Героем забавных рассказов часто был Леня Рендель[8] — вот некоторые. Леня донимал Юлия рассуждениями на политические темы; для Юлия все эти разговоры были, как говорят евреи, «бара-бир», он и слушал-то их вполуха. И вот однажды в середине какой-то Лениной тирады (о китайской модели общественного устройства, что ли; я думаю, что если бы Леня произносил свою пламенную речь по-китайски, Юлий понял бы в ней ровно столько же, сколько и по-русски. И вот Юлий вдруг говорит: «Леня, можно задать вопрос?» — «Да-да, конечно же!» — радостно затрепыхался Леня. Юлий: «Леня, а на свободе у тебя была девушка?» И вдруг Леня приосанился, скромно потупился: «В нашей компании я считался донжуаном!» Когда несколько зеков сбивались в бараке в уголок, чтобы написать на волю секретную ксиву или еще для какого-нибудь недозволенного действия, Леню обычно просили постоять «на атасе» — выводили его на крыльцо, усаживали на верхней ступеньке, объясняли, какой условный сигнал тревоги подать в случае появления в поле зрения надзирателя — и оставляли. Через некоторое время кто-нибудь из зеков выходил на крыльцо, раз пять переступал через Ленины длинные ноги, возвращался в барак и докладывал: «Бдит!» Нет-нет, Леня не спал, просто он сидел, глубоко задумавшись, ничего и никого вокруг себя не видя. Так он сидел, пока компания не вываливалась из барака и не снимала его с поста. Однажды уже на воле он позвонил по телефону Наташе Садомской и начальственным тоном (в университете он был комсомольским функционером) распорядился: «Так, Натуся — достань мне Авторханова, Некрича, Сахарова…» — все это были в разной степени крамольные имена, а телефоны-то прослушивались. Наташа отвечает: «Что ты, Леня, я таких книжек не читала, читать не буду и тебе не советую» — «Наташка, ты что?! А-а, да-да, понимаю — по телефону нельзя!» Через некоторое время он усвоил, что не все можно говорить по телефону и надо соблюдать осторожность в заведомо прослушиваемой квартире. Приходит, скажем, ко мне: «Лариса, дай, пожалуйста, листок бумаги и карандаш». Даю. И он пишет какую-нибудь совершенно невинную чепуху, вроде того, что, мол, в соседнем гастрономе дают сардельки. И требует, чтобы я ему отвечала, тоже в письменной форме, не раскрывая рта. «Леня, я так не могу, да и зачем?» Он мне опять же пишет: «Сейчас научу», — берет мою руку, вставляет в пальцы карандаш и моей рукой выводит: «Запас карман не тянет»… Такой вот славный чудак; чудак, конечно, но такой славный.

вернуться

8

С грустью и запоздалым раскаянием скажу: в 1989-м году он умер. За это время в Москве умерла его мать, а ему не дали даже последние месяцы пожить с ней: за сто первый километр! Сам он долго нигде не мог обосноваться, с большим трудом пристроился под Калинином (Тверью), жил там позаброшенный. Правда, материально ему помогали, но не такая помощь ему была нужна, больше всего он нуждался в общении, в возможности кому-нибудь излагать свои политические идеи, прогнозы, на мой взгляд, бредовые и неинтересные. Мне не хотелось стать его собеседницей, даже на правах оппонента.
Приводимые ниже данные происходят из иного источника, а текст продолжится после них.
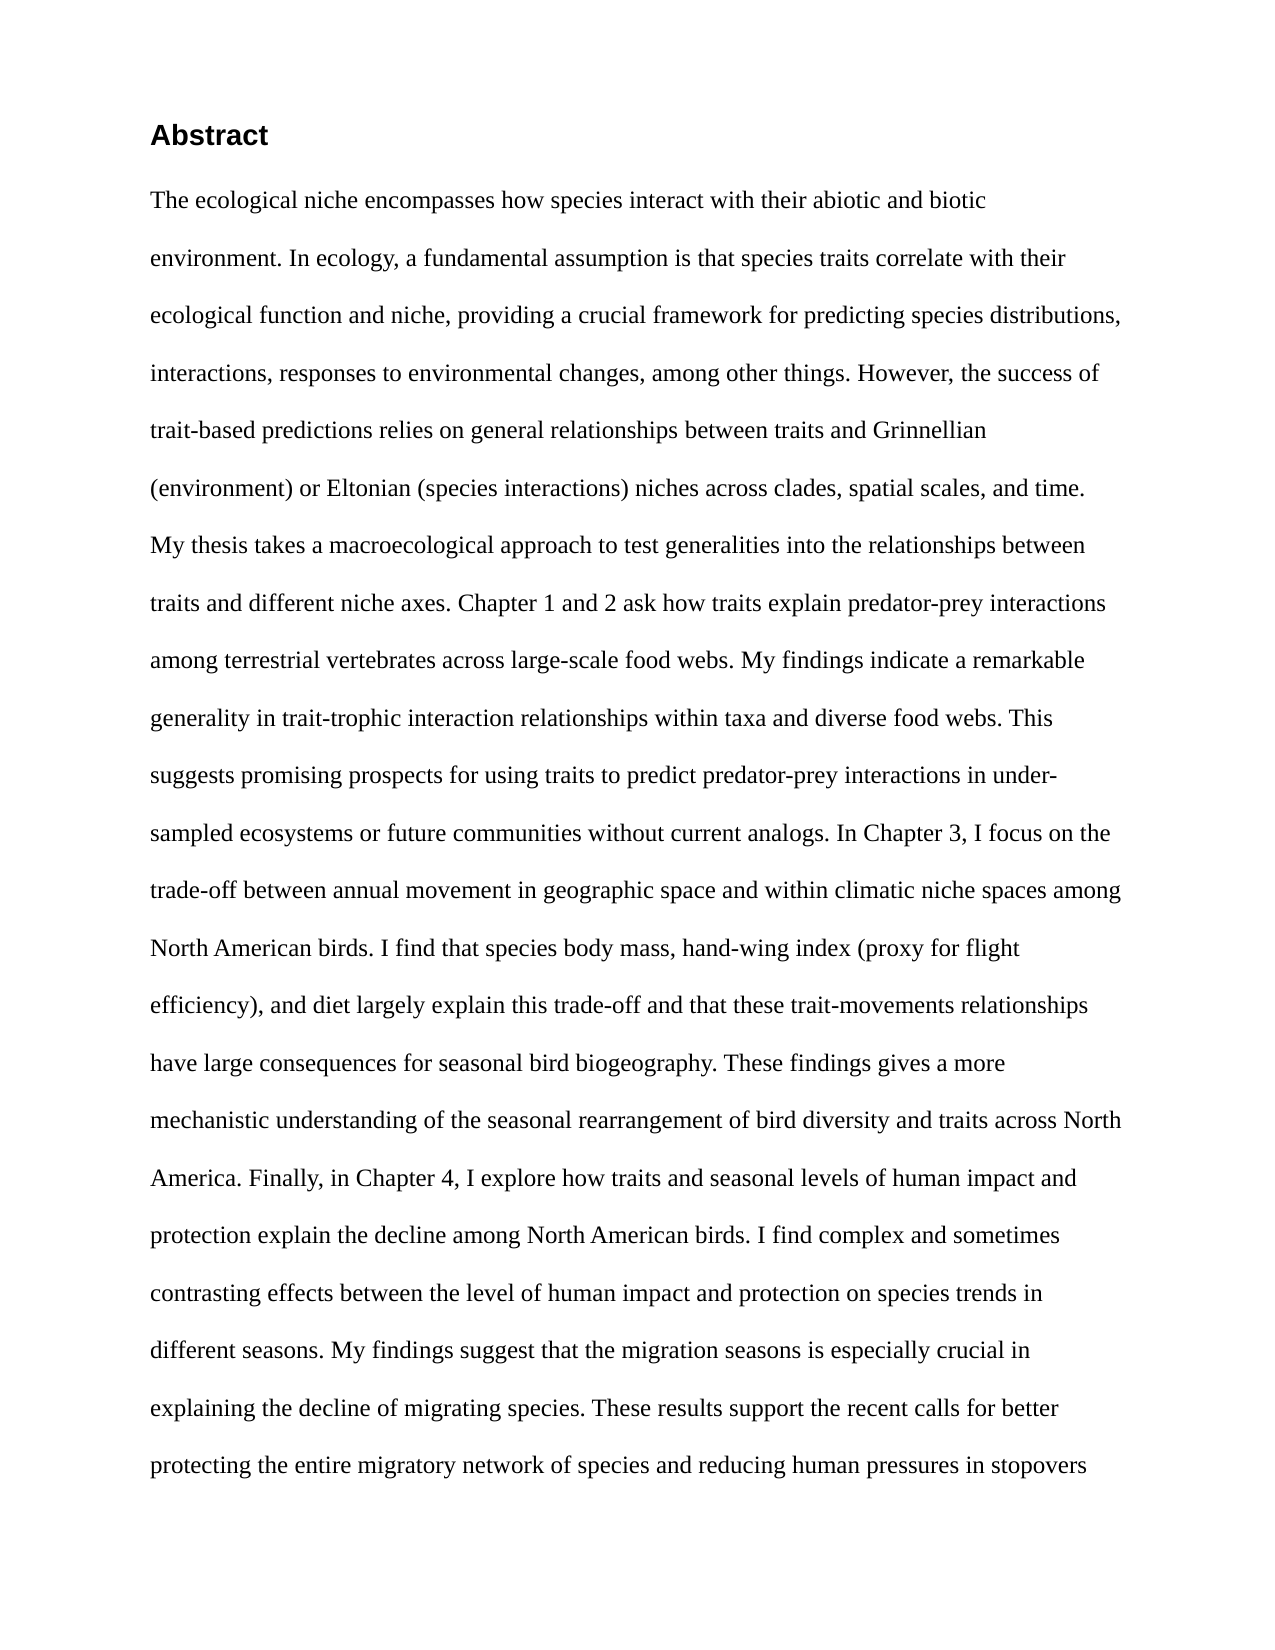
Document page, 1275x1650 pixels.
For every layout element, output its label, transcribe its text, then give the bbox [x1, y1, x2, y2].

text The ecological niche encompasses how species interact with their abiotic and biotic environment. In ecology, a fundamental assumption is that species traits correlate with their ecological function and niche, providing a crucial framework for predicting species distributions, interactions, responses to environmental changes, among other things. However, the success of trait-based predictions relies on general relationships between traits and Grinnellian (environment) or Eltonian (species interactions) niches across clades, spatial scales, and time. My thesis takes a macroecological approach to test generalities into the relationships between traits and different niche axes. Chapter 1 and 2 ask how traits explain predator-prey interactions among terrestrial vertebrates across large-scale food webs. My findings indicate a remarkable generality in trait-trophic interaction relationships within taxa and diverse food webs. This suggests promising prospects for using traits to predict predator-prey interactions in under-sampled ecosystems or future communities without current analogs. In Chapter 3, I focus on the trade-off between annual movement in geographic space and within climatic niche spaces among North American birds. I find that species body mass, hand-wing index (proxy for flight efficiency), and diet largely explain this trade-off and that these trait-movements relationships have large consequences for seasonal bird biogeography. These findings gives a more mechanistic understanding of the seasonal rearrangement of bird diversity and traits across North America. Finally, in Chapter 4, I explore how traits and seasonal levels of human impact and protection explain the decline among North American birds. I find complex and sometimes contrasting effects between the level of human impact and protection on species trends in different seasons. My findings suggest that the migration seasons is especially crucial in explaining the decline of migrating species. These results support the recent calls for better protecting the entire migratory network of species and reducing human pressures in stopovers [150, 185, 1125, 1479]
subtitle Abstract [150, 118, 1125, 152]
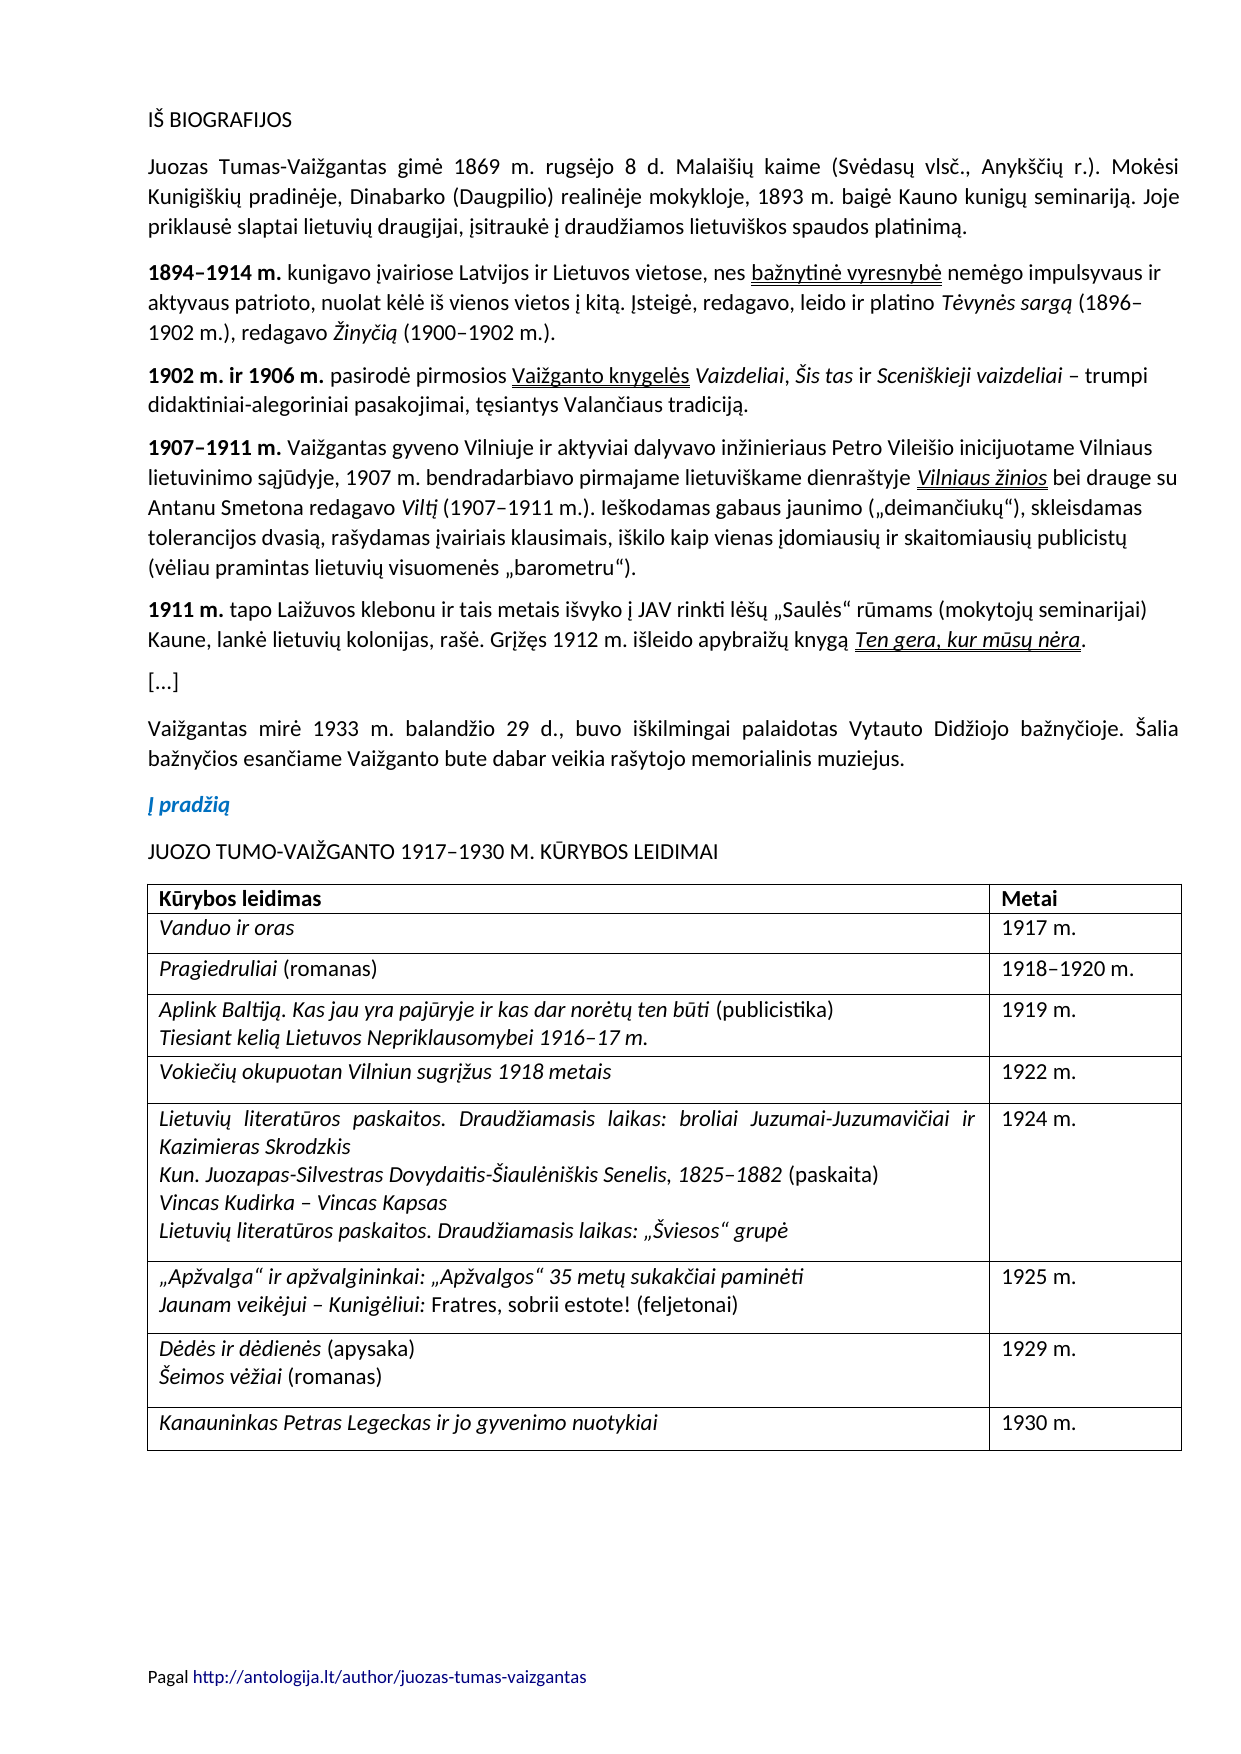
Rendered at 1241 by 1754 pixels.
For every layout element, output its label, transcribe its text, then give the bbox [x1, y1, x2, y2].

text JUOZO TUMO-VAIŽGANTO 1917–1930 M. KŪRYBOS LEIDIMAI [148, 837, 1181, 865]
text Vaižgantas mirė 1933 m. balandžio 29 d., buvo iškilmingai palaidotas Vytauto Didžiojo bažnyčioje. Šalia bažnyčios esančiame Vaižganto bute dabar veikia rašytojo memorialinis muziejus. [148, 714, 1181, 772]
table_cell Aplink Baltiją. Kas jau yra pajūryje ir kas dar norėtų ten būti (publicistika) Tiesiant kelią Lietuvos Nepriklausomybei 1916–17 m. [148, 995, 989, 1056]
table_cell Vanduo ir oras [148, 914, 989, 953]
table_cell „Apžvalga“ ir apžvalgininkai: „Apžvalgos“ 35 metų sukakčiai paminėti Jaunam veikėjui – Kunigėliui: Fratres, sobrii estote! (feljetonai) [148, 1262, 989, 1333]
table_cell Dėdės ir dėdienės (apysaka) Šeimos vėžiai (romanas) [148, 1334, 989, 1407]
table_cell Lietuvių literatūros paskaitos. Draudžiamasis laikas: broliai Juzumai-Juzumavičiai ir Kazimieras Skrodzkis Kun. Juozapas-Silvestras Dovydaitis-Šiaulėniškis Senelis, 1825–1882 (paskaita) Vincas Kudirka – Vincas Kapsas Lietuvių literatūros paskaitos. Draudžiamasis laikas: „Šviesos“ grupė [148, 1104, 989, 1261]
text [...] [148, 667, 1181, 695]
table_cell Vokiečių okupuotan Vilniun sugrįžus 1918 metais [148, 1057, 989, 1103]
text IŠ BIOGRAFIJOS [148, 106, 1181, 134]
table_cell 1924 m. [990, 1104, 1181, 1261]
table_header Kūrybos leidimas [148, 885, 989, 912]
text 1907–1911 m. Vaižgantas gyveno Vilniuje ir aktyviai dalyvavo inžinieriaus Petro Vileišio inicijuotame Vilniaus lietuvinimo sąjūdyje, 1907 m. bendradarbiavo pirmajame lietuviškame dienraštyje Vilniaus žinios bei drauge su Antanu Smetona redagavo Viltį (1907–1911 m.). Ieškodamas gabaus jaunimo („deimančiukų“), skleisdamas tolerancijos dvasią, rašydamas įvairiais klausimais, iškilo kaip vienas įdomiausių ir skaitomiausių publicistų (vėliau pramintas lietuvių visuomenės „barometru“). [148, 433, 1181, 581]
table_header Metai [990, 885, 1181, 912]
table_cell 1929 m. [990, 1334, 1181, 1407]
text 1894–1914 m. kunigavo įvairiose Latvijos ir Lietuvos vietose, nes bažnytinė vyresnybė nemėgo impulsyvaus ir aktyvaus patrioto, nuolat kėlė iš vienos vietos į kitą. Įsteigė, redagavo, leido ir platino Tėvynės sargą (1896–1902 m.), redagavo Žinyčią (1900–1902 m.). [148, 258, 1181, 346]
table_cell 1922 m. [990, 1057, 1181, 1103]
text Juozas Tumas-Vaižgantas gimė 1869 m. rugsėjo 8 d. Malaišių kaime (Svėdasų vlsč., Anykščių r.). Mokėsi Kunigiškių pradinėje, Dinabarko (Daugpilio) realinėje mokykloje, 1893 m. baigė Kauno kunigų seminariją. Joje priklausė slaptai lietuvių draugijai, įsitraukė į draudžiamos lietuviškos spaudos platinimą. [148, 152, 1181, 240]
table_cell 1919 m. [990, 995, 1181, 1056]
table_cell Kanauninkas Petras Legeckas ir jo gyvenimo nuotykiai [148, 1408, 989, 1450]
table_cell 1930 m. [990, 1408, 1181, 1450]
table_cell 1917 m. [990, 914, 1181, 953]
text Į pradžią [148, 790, 1181, 818]
table_cell 1925 m. [990, 1262, 1181, 1333]
table_cell 1918–1920 m. [990, 954, 1181, 994]
text 1911 m. tapo Laižuvos klebonu ir tais metais išvyko į JAV rinkti lėšų „Saulės“ rūmams (mokytojų seminarijai) Kaune, lankė lietuvių kolonijas, rašė. Grįžęs 1912 m. išleido apybraižų knygą Ten gera, kur mūsų nėra. [148, 595, 1181, 653]
table_cell Pragiedruliai (romanas) [148, 954, 989, 994]
text 1902 m. ir 1906 m. pasirodė pirmosios Vaižganto knygelės Vaizdeliai, Šis tas ir Sceniškieji vaizdeliai – trumpi didaktiniai-alegoriniai pasakojimai, tęsiantys Valančiaus tradiciją. [148, 361, 1181, 419]
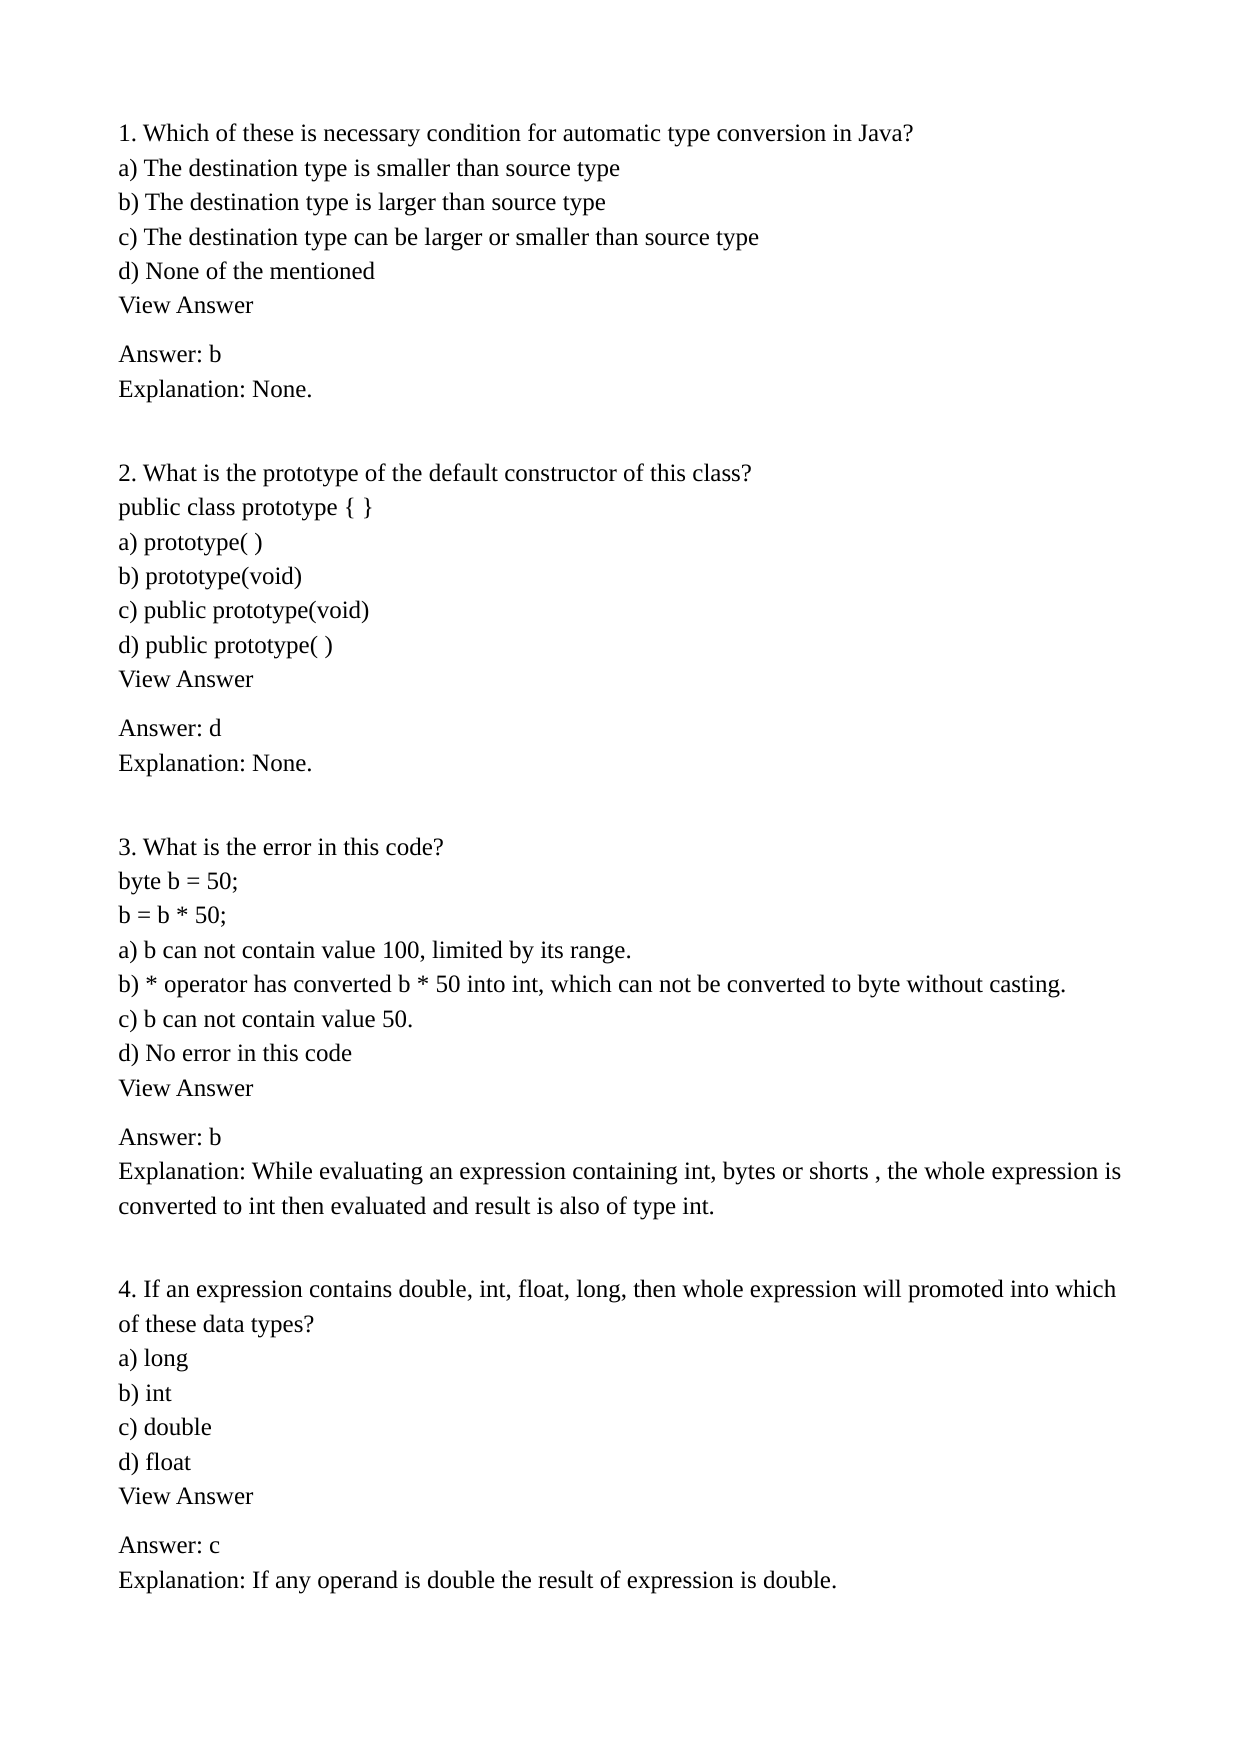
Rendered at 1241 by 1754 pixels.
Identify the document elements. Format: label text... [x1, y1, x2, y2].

text 4. If an expression contains double, int, float, long, then whole expression will promoted into which of these data types? a) long b) int c) double d) float View Answer [118, 1274, 1122, 1510]
text 2. What is the prototype of the default constructor of this class? public class prototype { } a) prototype( ) b) prototype(void) c) public prototype(void) d) public prototype( ) View Answer [118, 458, 1122, 693]
text Answer: b Explanation: None. [118, 339, 1122, 437]
text 3. What is the error in this code? byte b = 50; b = b * 50; a) b can not contain value 100, limited by its range. b) * operator has converted b * 50 into int, which can not be converted to byte without casting. c) b can not contain value 50. d) No error in this code View Answer [118, 832, 1122, 1102]
text Answer: b Explanation: While evaluating an expression containing int, bytes or shorts , the whole expression is converted to int then evaluated and result is also of type int. [118, 1122, 1122, 1254]
text Answer: d Explanation: None. [118, 713, 1122, 811]
text 1. Which of these is necessary condition for automatic type conversion in Java? a) The destination type is smaller than source type b) The destination type is larger than source type c) The destination type can be larger or smaller than source type d) None of the mentioned View Answer [118, 118, 1122, 319]
text Answer: c Explanation: If any operand is double the result of expression is double. [118, 1530, 1122, 1628]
Слава Богу, нашлась сердобольная, добрая женщина Неля, помнится, тоже историк. Она вышла за Леню замуж и взяла его к себе, когда ему в конце концов удалось получить вид на жительство в Москве по причине тяжелой болезни и инвалидности. Здесь он вскоре и умер, хотя и присмотренный Нелей — честь и хвала ей! — но позабытый друзьями и коллегами. Я навестила его в Москве всего дважды — на большее у меня не хватило доброты душевной — и в разговорах с ним не была ни терпеливой, ни терпимой.